Please output the items unchanged, from their first line through the line that contains "Tendai en Japón", with both of those lines included and nothing else.

**** EXTRACTED RECORDS

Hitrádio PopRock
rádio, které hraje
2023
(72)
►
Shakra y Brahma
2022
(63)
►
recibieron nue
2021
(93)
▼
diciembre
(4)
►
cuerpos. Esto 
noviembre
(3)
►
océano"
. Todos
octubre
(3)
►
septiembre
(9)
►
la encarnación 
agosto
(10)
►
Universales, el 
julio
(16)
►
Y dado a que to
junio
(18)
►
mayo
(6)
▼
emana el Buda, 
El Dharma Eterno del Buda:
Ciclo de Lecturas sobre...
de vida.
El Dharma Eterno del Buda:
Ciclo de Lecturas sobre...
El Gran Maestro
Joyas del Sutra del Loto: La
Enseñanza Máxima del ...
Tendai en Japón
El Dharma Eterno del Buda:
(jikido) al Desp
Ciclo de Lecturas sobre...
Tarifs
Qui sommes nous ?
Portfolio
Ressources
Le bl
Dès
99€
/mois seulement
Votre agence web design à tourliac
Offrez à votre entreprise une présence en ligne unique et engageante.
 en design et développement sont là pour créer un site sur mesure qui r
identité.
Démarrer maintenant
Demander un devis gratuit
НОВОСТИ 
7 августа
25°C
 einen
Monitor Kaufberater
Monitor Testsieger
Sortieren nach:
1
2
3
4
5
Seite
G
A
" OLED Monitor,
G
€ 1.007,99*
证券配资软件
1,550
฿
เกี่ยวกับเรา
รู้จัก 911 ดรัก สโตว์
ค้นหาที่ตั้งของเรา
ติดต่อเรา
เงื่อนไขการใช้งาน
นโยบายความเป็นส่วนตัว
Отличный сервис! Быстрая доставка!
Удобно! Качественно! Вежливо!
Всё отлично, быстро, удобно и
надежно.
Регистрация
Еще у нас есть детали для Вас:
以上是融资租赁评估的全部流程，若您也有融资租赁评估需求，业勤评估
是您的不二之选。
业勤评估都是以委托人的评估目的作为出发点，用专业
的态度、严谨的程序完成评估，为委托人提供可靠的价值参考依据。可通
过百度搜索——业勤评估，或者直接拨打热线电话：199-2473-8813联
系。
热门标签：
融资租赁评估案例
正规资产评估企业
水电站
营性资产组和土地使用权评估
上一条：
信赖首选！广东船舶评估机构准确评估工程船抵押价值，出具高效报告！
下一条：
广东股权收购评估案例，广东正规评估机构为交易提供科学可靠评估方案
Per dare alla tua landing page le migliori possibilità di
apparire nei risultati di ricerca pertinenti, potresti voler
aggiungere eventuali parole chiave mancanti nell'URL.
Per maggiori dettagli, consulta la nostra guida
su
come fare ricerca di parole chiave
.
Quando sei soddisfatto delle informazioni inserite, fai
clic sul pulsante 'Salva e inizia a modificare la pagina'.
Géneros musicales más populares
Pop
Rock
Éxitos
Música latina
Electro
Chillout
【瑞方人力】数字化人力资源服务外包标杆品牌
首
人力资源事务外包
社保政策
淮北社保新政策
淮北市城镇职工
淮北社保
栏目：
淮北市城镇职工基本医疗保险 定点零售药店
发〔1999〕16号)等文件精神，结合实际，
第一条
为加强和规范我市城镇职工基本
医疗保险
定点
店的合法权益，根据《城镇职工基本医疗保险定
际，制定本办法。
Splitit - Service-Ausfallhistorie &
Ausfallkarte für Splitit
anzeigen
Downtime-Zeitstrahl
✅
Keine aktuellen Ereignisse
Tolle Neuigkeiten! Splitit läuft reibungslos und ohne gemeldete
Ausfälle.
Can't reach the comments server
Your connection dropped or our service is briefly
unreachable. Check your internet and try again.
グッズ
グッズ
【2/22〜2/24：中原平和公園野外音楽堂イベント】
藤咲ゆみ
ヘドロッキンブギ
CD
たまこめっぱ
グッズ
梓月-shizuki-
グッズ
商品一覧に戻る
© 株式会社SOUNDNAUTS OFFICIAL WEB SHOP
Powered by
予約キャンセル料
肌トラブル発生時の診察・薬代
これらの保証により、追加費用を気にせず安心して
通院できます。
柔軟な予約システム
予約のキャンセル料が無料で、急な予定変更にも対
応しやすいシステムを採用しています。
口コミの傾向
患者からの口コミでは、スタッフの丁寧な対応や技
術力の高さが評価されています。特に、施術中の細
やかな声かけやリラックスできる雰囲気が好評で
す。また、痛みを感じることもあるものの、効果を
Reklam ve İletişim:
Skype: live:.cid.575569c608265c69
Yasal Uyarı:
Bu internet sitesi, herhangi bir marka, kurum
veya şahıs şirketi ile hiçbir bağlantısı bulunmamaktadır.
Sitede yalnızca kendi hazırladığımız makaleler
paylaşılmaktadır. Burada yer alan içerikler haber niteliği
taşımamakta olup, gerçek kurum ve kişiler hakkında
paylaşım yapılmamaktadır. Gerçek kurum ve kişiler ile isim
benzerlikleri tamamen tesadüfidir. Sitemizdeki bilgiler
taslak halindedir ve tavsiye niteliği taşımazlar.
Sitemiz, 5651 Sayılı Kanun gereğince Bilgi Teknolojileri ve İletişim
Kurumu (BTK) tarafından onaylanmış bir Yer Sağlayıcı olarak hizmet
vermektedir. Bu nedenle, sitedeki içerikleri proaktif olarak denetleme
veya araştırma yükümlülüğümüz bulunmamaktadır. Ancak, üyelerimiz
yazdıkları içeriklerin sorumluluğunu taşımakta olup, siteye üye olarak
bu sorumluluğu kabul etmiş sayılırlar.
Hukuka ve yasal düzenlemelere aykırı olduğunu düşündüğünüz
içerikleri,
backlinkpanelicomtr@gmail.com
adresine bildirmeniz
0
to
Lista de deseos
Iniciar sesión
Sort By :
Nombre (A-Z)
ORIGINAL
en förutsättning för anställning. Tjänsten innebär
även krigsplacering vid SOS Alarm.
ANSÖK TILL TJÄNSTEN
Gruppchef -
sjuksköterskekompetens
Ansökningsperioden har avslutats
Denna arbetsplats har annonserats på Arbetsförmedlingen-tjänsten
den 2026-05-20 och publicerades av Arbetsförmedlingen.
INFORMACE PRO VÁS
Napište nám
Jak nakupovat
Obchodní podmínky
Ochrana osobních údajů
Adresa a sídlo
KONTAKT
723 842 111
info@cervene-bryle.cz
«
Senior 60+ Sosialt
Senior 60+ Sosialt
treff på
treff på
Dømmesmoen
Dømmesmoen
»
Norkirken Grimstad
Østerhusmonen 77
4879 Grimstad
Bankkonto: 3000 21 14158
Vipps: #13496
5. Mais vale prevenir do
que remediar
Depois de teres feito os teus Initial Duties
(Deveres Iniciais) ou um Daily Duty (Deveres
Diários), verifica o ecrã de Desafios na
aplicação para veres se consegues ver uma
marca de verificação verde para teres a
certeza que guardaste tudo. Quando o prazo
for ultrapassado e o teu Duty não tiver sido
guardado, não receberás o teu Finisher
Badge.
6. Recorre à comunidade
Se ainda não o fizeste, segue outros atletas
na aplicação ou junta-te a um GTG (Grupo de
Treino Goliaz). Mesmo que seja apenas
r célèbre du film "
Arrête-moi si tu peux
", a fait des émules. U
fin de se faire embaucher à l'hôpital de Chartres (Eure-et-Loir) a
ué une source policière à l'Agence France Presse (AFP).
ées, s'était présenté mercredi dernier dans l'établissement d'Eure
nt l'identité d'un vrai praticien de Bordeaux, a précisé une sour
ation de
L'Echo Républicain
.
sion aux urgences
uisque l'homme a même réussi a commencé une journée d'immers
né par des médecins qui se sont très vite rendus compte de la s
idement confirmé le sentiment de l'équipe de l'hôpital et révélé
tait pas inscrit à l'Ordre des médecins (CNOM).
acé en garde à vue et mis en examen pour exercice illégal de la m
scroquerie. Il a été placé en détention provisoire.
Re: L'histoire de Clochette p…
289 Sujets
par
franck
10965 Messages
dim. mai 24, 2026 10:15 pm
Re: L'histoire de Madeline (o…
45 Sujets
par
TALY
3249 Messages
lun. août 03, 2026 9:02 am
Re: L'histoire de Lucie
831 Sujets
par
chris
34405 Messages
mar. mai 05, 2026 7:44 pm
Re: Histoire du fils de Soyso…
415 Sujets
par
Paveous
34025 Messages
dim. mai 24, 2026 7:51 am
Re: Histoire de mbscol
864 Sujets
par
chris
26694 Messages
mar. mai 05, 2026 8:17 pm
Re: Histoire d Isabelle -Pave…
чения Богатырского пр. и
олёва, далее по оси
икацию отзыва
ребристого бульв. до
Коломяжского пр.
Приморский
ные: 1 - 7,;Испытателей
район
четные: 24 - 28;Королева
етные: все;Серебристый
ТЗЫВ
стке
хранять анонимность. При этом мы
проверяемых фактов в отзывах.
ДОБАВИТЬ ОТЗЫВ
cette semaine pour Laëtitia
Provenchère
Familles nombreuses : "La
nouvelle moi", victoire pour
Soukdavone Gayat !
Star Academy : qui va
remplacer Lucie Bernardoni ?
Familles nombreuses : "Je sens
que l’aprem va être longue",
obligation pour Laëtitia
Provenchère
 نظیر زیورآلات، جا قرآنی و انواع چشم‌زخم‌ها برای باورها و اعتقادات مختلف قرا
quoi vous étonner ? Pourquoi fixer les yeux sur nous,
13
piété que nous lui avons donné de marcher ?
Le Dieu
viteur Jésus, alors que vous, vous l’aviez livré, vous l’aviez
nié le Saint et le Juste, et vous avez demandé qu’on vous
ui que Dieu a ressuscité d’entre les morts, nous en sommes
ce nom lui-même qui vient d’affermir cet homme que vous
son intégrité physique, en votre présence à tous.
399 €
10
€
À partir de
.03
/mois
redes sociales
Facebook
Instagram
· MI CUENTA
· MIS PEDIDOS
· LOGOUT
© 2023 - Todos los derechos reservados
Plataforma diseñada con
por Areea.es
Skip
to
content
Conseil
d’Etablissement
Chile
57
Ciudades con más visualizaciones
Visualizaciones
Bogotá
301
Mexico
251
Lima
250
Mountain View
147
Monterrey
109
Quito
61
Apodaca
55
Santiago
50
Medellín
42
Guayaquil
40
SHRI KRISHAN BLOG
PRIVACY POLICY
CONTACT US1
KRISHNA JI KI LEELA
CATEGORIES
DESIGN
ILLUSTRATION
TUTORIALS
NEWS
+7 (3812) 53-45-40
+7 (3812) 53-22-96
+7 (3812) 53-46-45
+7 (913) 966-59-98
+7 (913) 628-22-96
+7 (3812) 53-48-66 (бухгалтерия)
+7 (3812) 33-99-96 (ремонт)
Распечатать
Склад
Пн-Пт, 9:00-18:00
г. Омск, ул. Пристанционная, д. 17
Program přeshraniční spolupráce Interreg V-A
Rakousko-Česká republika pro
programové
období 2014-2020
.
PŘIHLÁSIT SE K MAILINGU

********

* **TASK RESULT**:
Hitrádio PopRock
rádio, které hraje
2023
(72)
►
Shakra y Brahma
2022
(63)
►
recibieron nue
2021
(93)
▼
diciembre
(4)
►
cuerpos. Esto 
noviembre
(3)
►
océano"
. Todos
octubre
(3)
►
septiembre
(9)
►
la encarnación 
agosto
(10)
►
Universales, el 
julio
(16)
►
Y dado a que to
junio
(18)
►
mayo
(6)
▼
emana el Buda, 
El Dharma Eterno del Buda:
Ciclo de Lecturas sobre...
de vida.
El Dharma Eterno del Buda:
Ciclo de Lecturas sobre...
El Gran Maestro
Joyas del Sutra del Loto: La
Enseñanza Máxima del ...
Tendai en Japón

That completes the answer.